<<<<

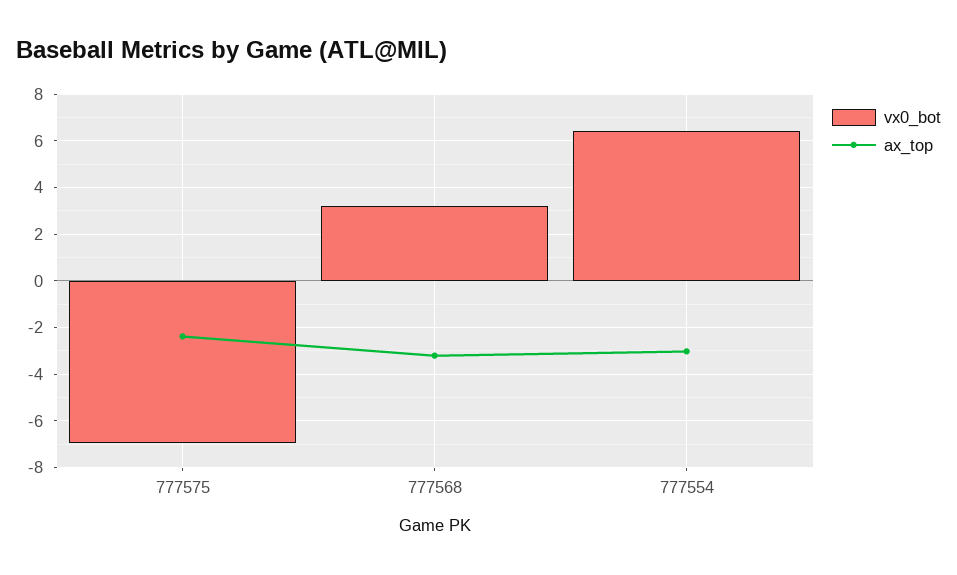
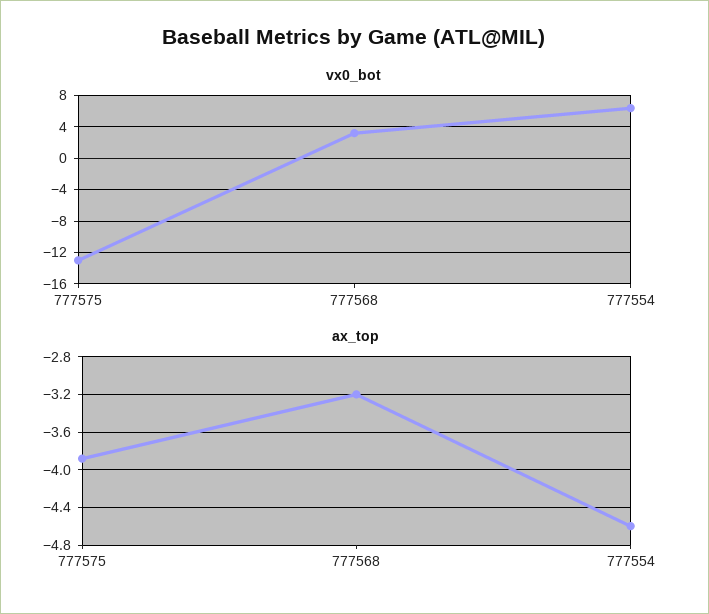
  {
    "vx0_bot": {
-     "777575": -7,
+     "777575": -13,
      "777568": 3,
      "777554": 6.5
    },
    "ax_top": {
-     "777575": -2.5,
+     "777575": -3.9,
      "777568": -3.2,
-     "777554": -3
+     "777554": -4.6
    }
  }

>>>>

What is required: What you return should match the entries word for word, pictures aside.

Task output:
  {
    "vx0_bot": {
-     "777575": -7,
+     "777575": -13,
      "777568": 3,
      "777554": 6.5
    },
    "ax_top": {
-     "777575": -2.5,
+     "777575": -3.9,
      "777568": -3.2,
-     "777554": -3
+     "777554": -4.6
    }
  }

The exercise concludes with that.